Records supplied:
= = = = = = =

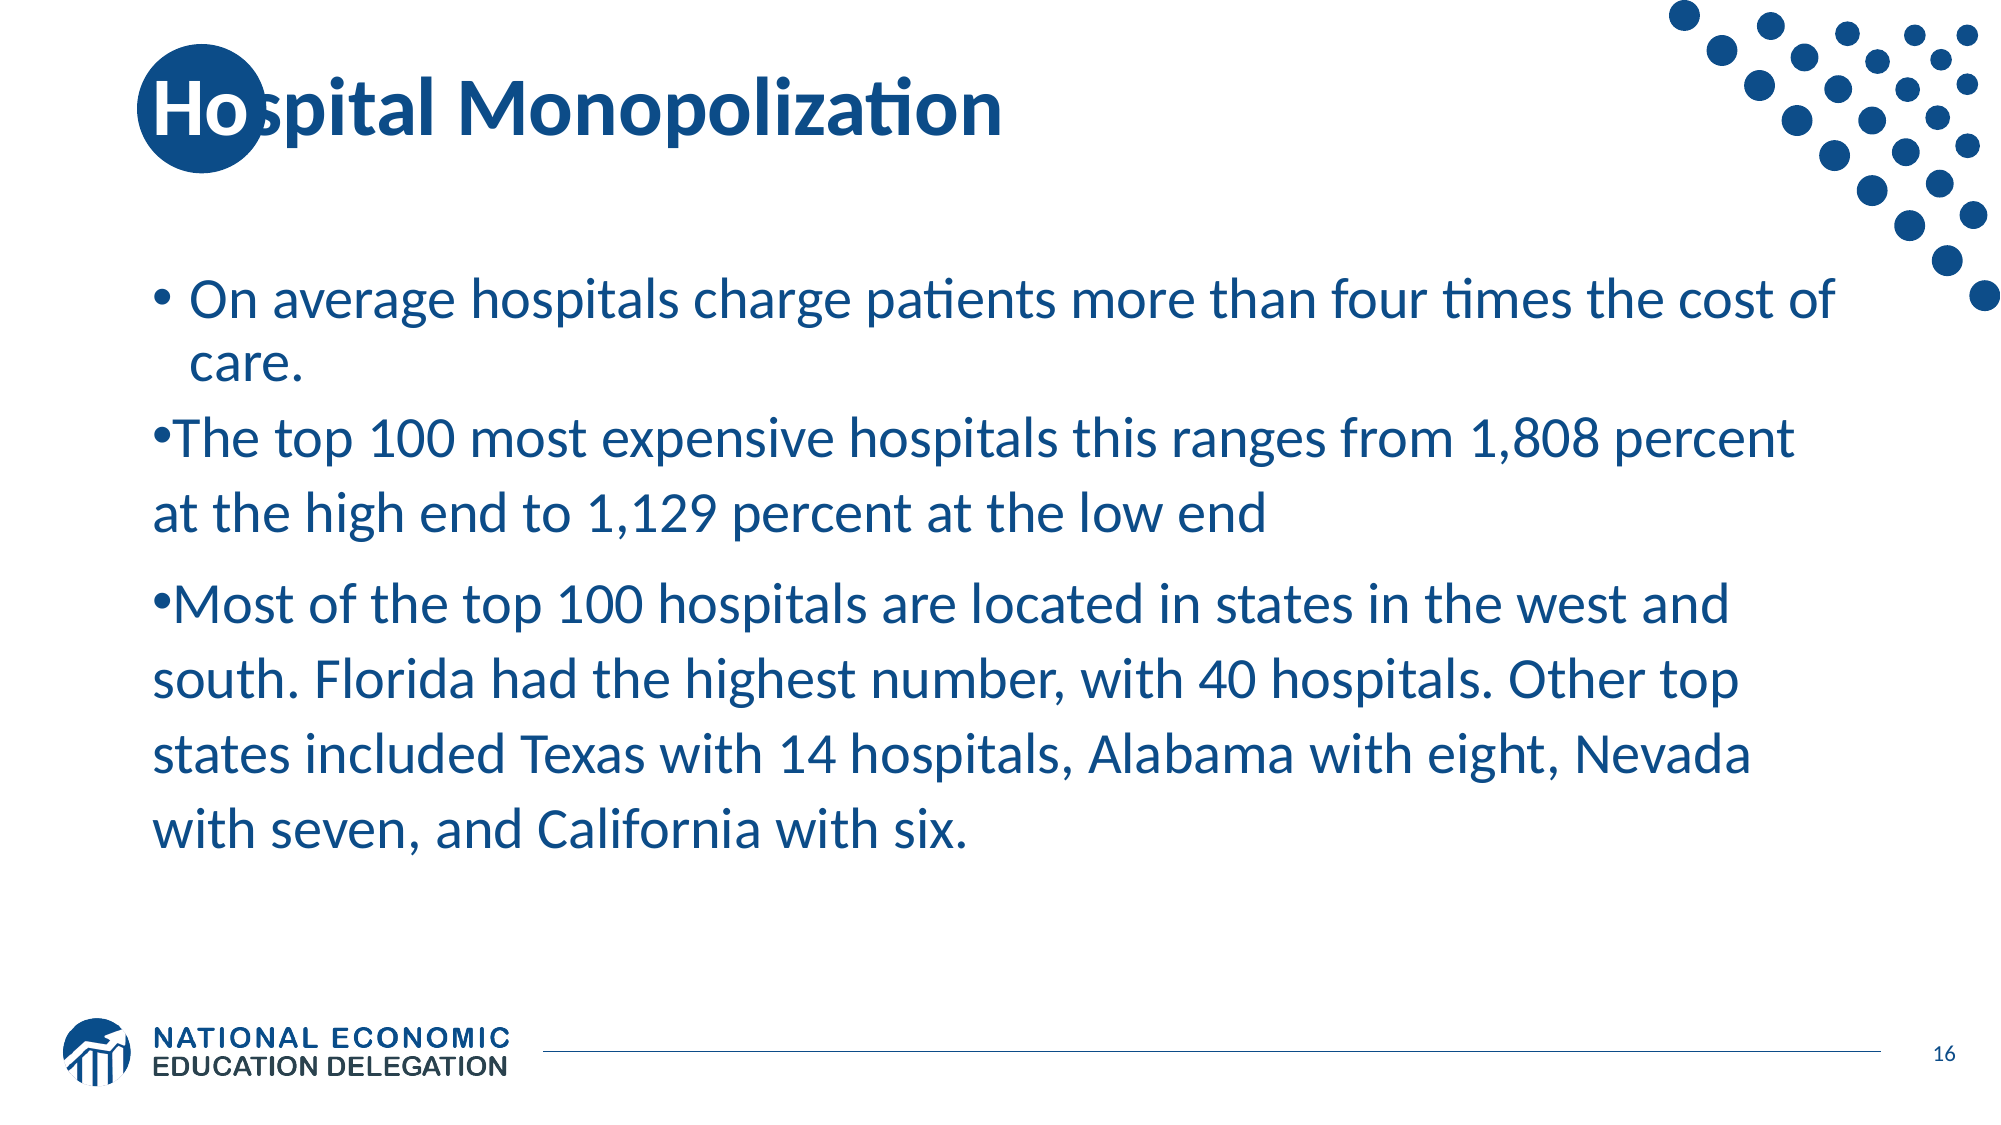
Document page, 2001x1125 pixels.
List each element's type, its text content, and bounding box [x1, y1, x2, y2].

slide_number 16 [1521, 1022, 1972, 1082]
picture [55, 1013, 520, 1091]
list On average hospitals charge patients more than four times the cost of care. The top 100 most expensive hospitals this ranges from 1,808 percent at the high end to 1,129 percent at the low end Most of the top 100 hospitals are located in states in the west and south. Florida had the highest number, with 40 hospitals. Other top states included Texas with 14 hospitals, Alabama with eight, Nevada with seven, and California with six. [137, 257, 1863, 972]
title Hospital Monopolization [137, 0, 1863, 218]
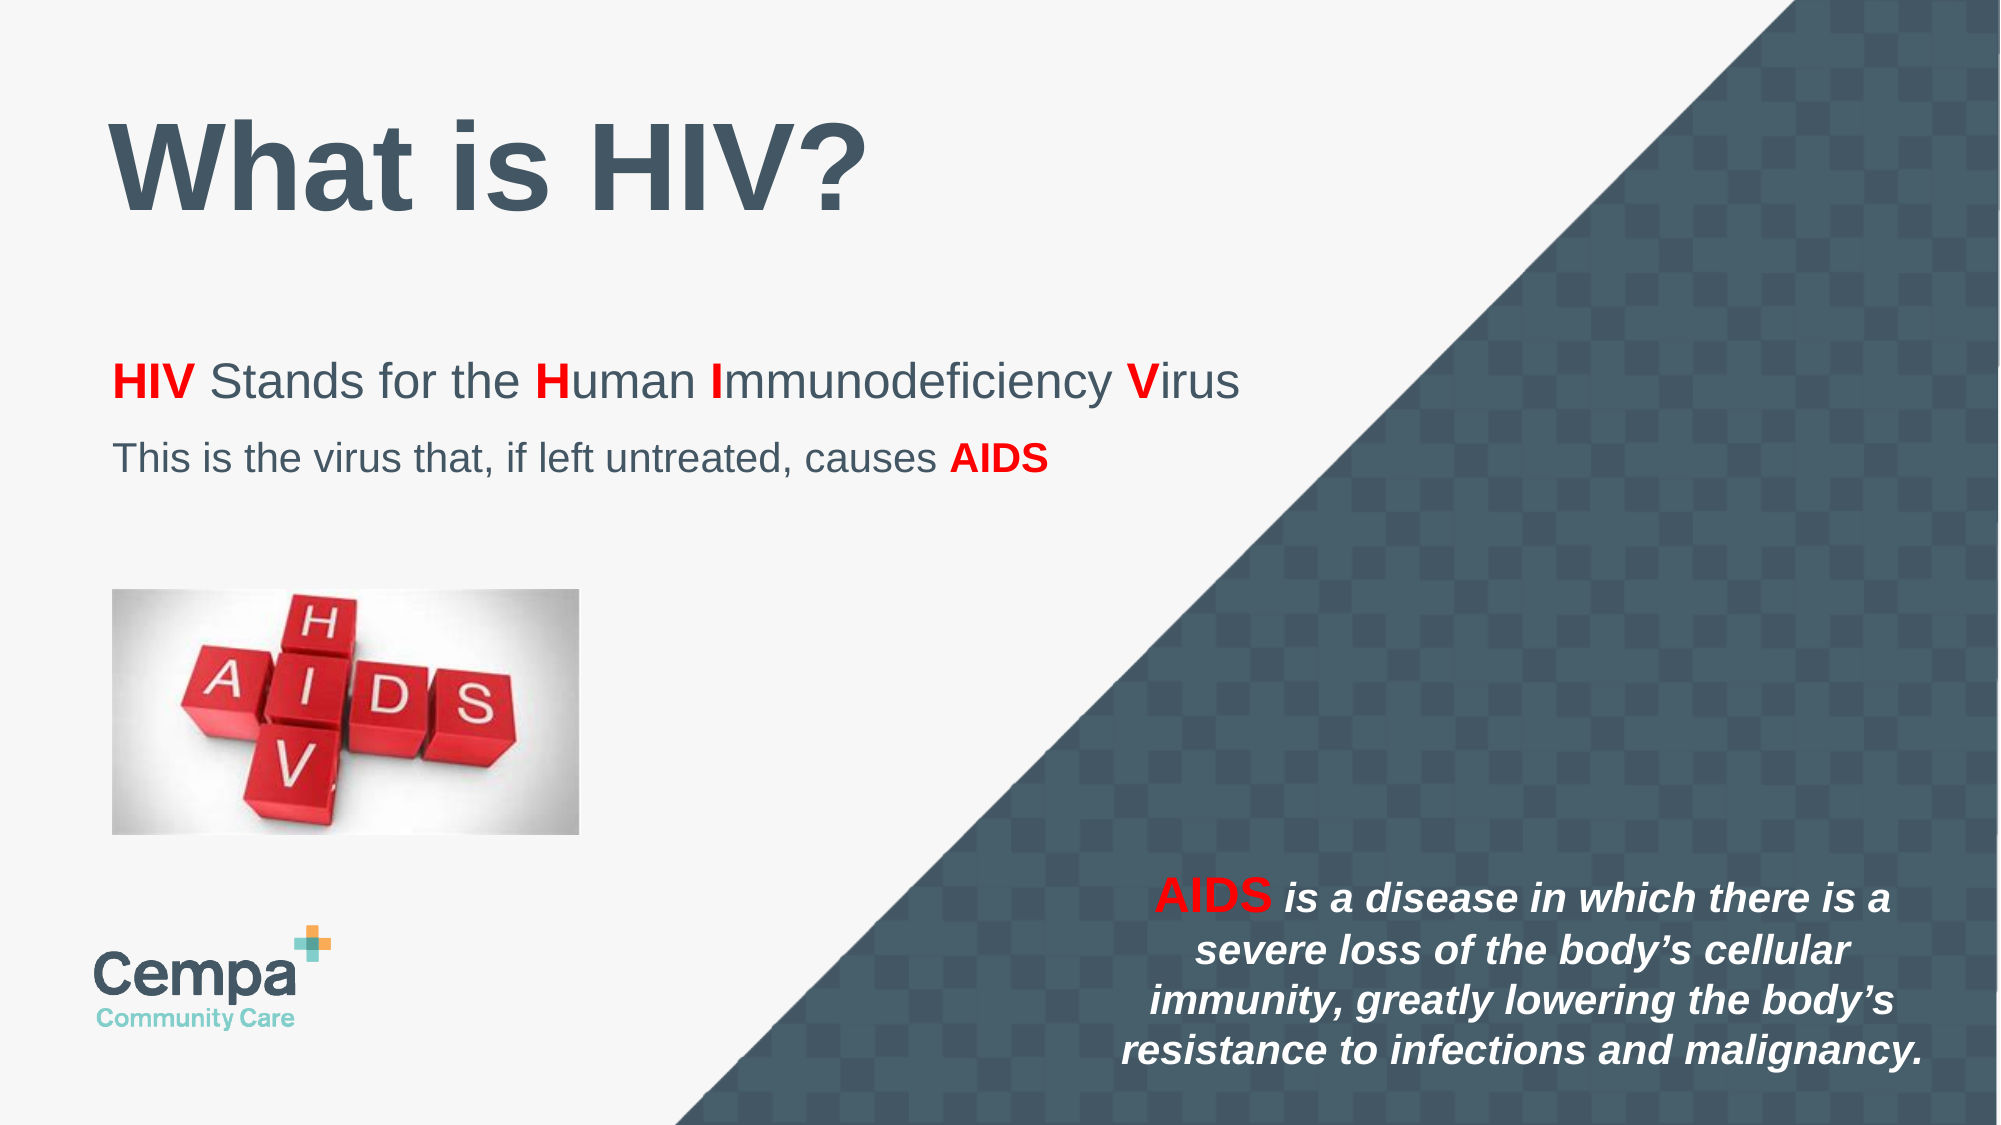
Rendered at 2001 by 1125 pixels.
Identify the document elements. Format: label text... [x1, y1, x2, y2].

picture [87, 0, 2000, 1125]
list HIV Stands for the Human Immunodeficiency Virus This is the virus that, if left untreated, causes AIDS [55, 347, 1290, 553]
title What is HIV? [93, 94, 1907, 188]
text_box AIDS is a disease in which there is a severe loss of the body’s cellular immunity, greatly lowering the body’s resistance to infections and malignancy. [1100, 855, 1945, 1081]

= = = = = = =

Activity:
Please set down every line of the data above precisely, dropping the images.

Solution for this exercise:
Document page, 2001x1125 pixels.
List each element's type, its text content, and bounding box [x1, y1, x2, y2].

slide_number 16 [1521, 1022, 1972, 1082]
picture [55, 1013, 520, 1091]
list On average hospitals charge patients more than four times the cost of care. The top 100 most expensive hospitals this ranges from 1,808 percent at the high end to 1,129 percent at the low end Most of the top 100 hospitals are located in states in the west and south. Florida had the highest number, with 40 hospitals. Other top states included Texas with 14 hospitals, Alabama with eight, Nevada with seven, and California with six. [137, 257, 1863, 972]
title Hospital Monopolization [137, 0, 1863, 218]
Rendered at 2001 by 1125 pixels.
Identify the document elements. Format: label text... [x1, y1, x2, y2].

picture [87, 0, 2000, 1125]
list HIV Stands for the Human Immunodeficiency Virus This is the virus that, if left untreated, causes AIDS [55, 347, 1290, 553]
title What is HIV? [93, 94, 1907, 188]
text_box AIDS is a disease in which there is a severe loss of the body’s cellular immunity, greatly lowering the body’s resistance to infections and malignancy. [1100, 855, 1945, 1081]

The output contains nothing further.